● What is expected
Copy exactly the stretch of lines from the one holding "add_aprt_2020_2025, 108: 10.1 -> 25" through the last line of the data below, inclusive. Leave out pictures.

Stored dataset items
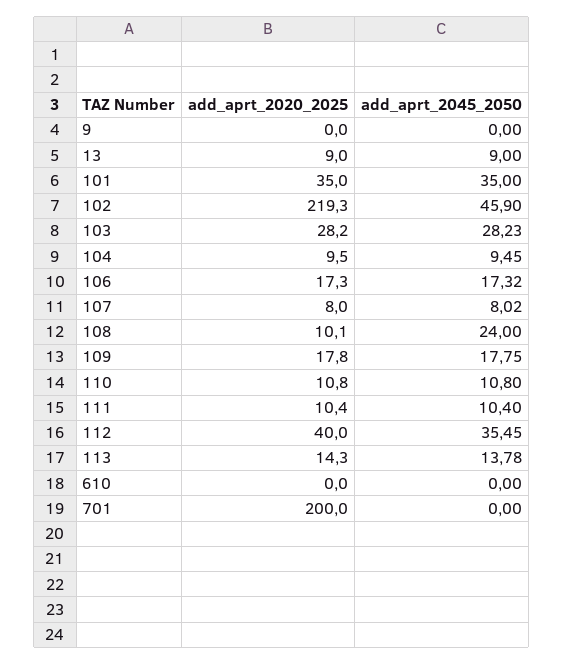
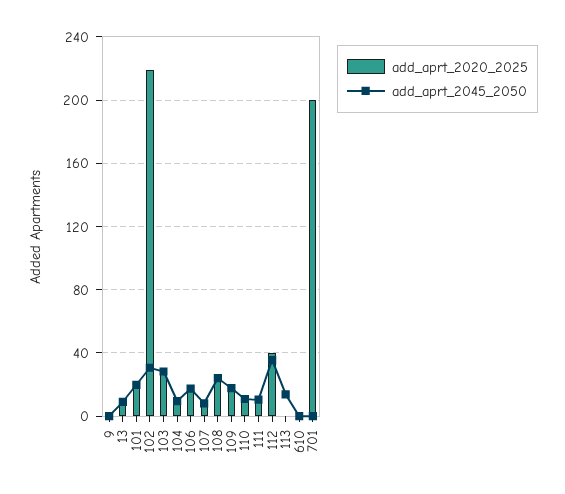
add_aprt_2020_2025, 101: 35 -> 20
add_aprt_2045_2050, 101: 35 -> 20
add_aprt_2045_2050, 102: 45.9 -> 30
add_aprt_2020_2025, 108: 10.1 -> 25
add_aprt_2020_2025, 113: 14.3 -> 0

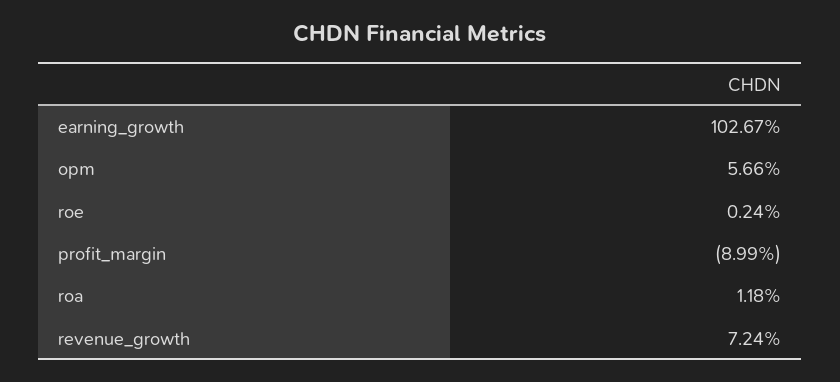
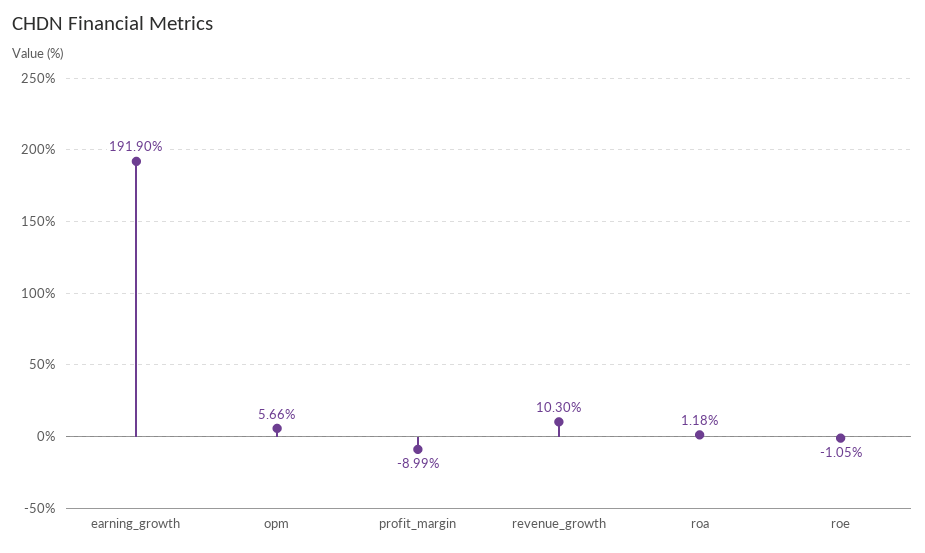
earning_growth: 102.67 -> 191.9
roe: 0.24 -> -1.05
revenue_growth: 7.24 -> 10.3

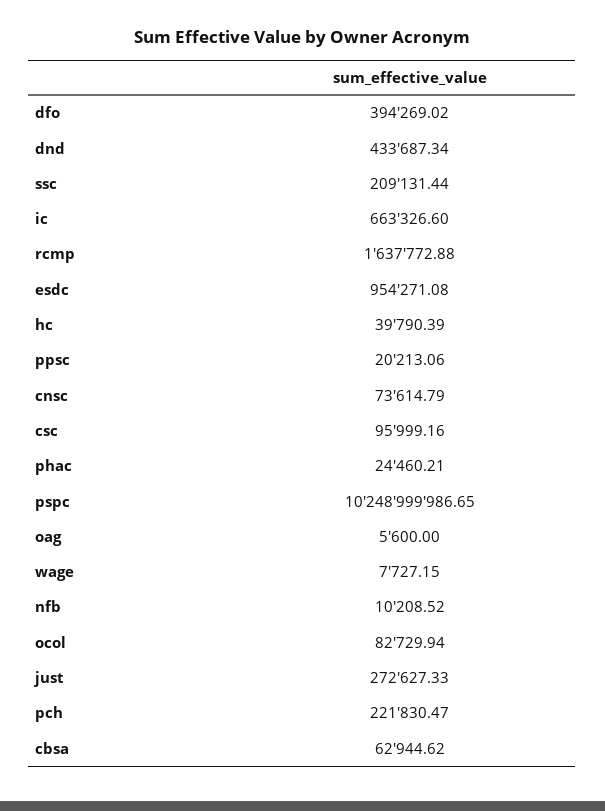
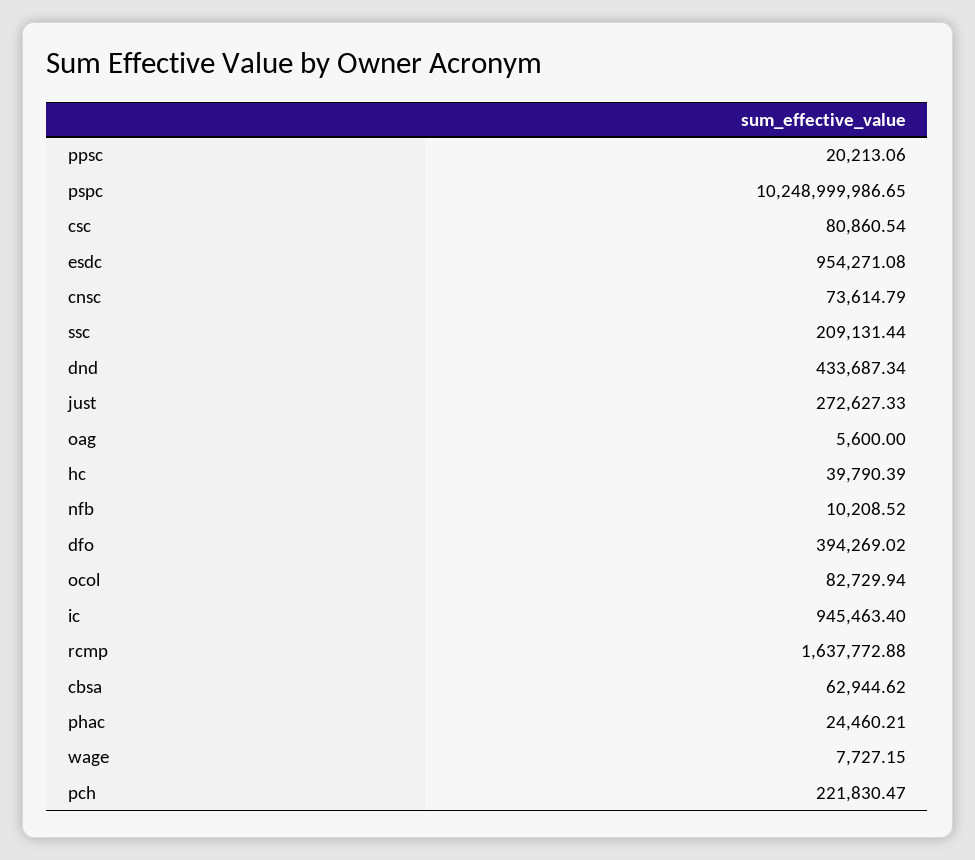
ic: 663326.6 -> 945463.4
csc: 95999.16 -> 80860.54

● Result of the task
add_aprt_2020_2025, 108: 10.1 -> 25
add_aprt_2020_2025, 113: 14.3 -> 0

earning_growth: 102.67 -> 191.9
roe: 0.24 -> -1.05
revenue_growth: 7.24 -> 10.3

ic: 663326.6 -> 945463.4
csc: 95999.16 -> 80860.54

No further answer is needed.